WHAT YOU ARE ASKED TO DO >> Retype every entry in its entirety, without alteration.

INPUT MATERIAL >>
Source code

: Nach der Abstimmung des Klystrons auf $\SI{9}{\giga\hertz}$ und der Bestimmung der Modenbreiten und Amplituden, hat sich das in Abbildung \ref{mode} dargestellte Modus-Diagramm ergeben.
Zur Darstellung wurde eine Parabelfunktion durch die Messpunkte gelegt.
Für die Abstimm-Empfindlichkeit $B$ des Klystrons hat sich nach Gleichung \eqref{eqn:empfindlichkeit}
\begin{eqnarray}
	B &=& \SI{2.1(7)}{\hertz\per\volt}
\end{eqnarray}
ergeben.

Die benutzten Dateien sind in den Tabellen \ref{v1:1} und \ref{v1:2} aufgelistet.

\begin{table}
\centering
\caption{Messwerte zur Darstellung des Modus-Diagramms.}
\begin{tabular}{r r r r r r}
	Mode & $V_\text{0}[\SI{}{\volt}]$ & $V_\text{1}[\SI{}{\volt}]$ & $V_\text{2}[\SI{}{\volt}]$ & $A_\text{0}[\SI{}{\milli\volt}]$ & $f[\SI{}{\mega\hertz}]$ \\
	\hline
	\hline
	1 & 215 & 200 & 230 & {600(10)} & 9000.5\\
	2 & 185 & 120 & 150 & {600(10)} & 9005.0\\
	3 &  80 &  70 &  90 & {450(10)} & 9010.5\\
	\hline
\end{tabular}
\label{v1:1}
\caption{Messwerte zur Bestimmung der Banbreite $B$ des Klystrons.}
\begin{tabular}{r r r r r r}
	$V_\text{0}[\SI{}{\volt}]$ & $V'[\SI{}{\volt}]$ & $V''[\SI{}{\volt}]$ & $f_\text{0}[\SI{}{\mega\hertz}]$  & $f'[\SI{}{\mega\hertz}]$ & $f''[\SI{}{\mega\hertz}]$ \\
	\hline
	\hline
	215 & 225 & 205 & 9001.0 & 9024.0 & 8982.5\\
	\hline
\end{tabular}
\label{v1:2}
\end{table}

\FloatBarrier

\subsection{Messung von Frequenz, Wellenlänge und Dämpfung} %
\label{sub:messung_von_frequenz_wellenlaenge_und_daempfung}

PROBLEM SOLUTION >>
Source code

: Nach der Abstimmung des Klystrons auf $\SI{9}{\giga\hertz}$ und der Bestimmung der Modenbreiten und Amplituden, hat sich das in Abbildung \ref{mode} dargestellte Modus-Diagramm ergeben.
Zur Darstellung wurde eine Parabelfunktion durch die Messpunkte gelegt.
Für die Abstimm-Empfindlichkeit $B$ des Klystrons hat sich nach Gleichung \eqref{eqn:empfindlichkeit}
\begin{eqnarray}
	B &=& \SI{2.1(7)}{\hertz\per\volt}
\end{eqnarray}
ergeben.

Die benutzten Dateien sind in den Tabellen \ref{v1:1} und \ref{v1:2} aufgelistet.

\begin{table}
\centering
\caption{Messwerte zur Darstellung des Modus-Diagramms.}
\begin{tabular}{r r r r r r}
	Mode & $V_\text{0}[\SI{}{\volt}]$ & $V_\text{1}[\SI{}{\volt}]$ & $V_\text{2}[\SI{}{\volt}]$ & $A_\text{0}[\SI{}{\milli\volt}]$ & $f[\SI{}{\mega\hertz}]$ \\
	\hline
	\hline
	1 & 215 & 200 & 230 & {600(10)} & 9000.5\\
	2 & 185 & 120 & 150 & {600(10)} & 9005.0\\
	3 &  80 &  70 &  90 & {450(10)} & 9010.5\\
	\hline
\end{tabular}
\label{v1:1}
\caption{Messwerte zur Bestimmung der Banbreite $B$ des Klystrons.}
\begin{tabular}{r r r r r r}
	$V_\text{0}[\SI{}{\volt}]$ & $V'[\SI{}{\volt}]$ & $V''[\SI{}{\volt}]$ & $f_\text{0}[\SI{}{\mega\hertz}]$  & $f'[\SI{}{\mega\hertz}]$ & $f''[\SI{}{\mega\hertz}]$ \\
	\hline
	\hline
	215 & 225 & 205 & 9001.0 & 9024.0 & 8982.5\\
	\hline
\end{tabular}
\label{v1:2}
\end{table}

\FloatBarrier

\subsection{Messung von Frequenz, Wellenlänge und Dämpfung} %
\label{sub:messung_von_frequenz_wellenlaenge_und_daempfung}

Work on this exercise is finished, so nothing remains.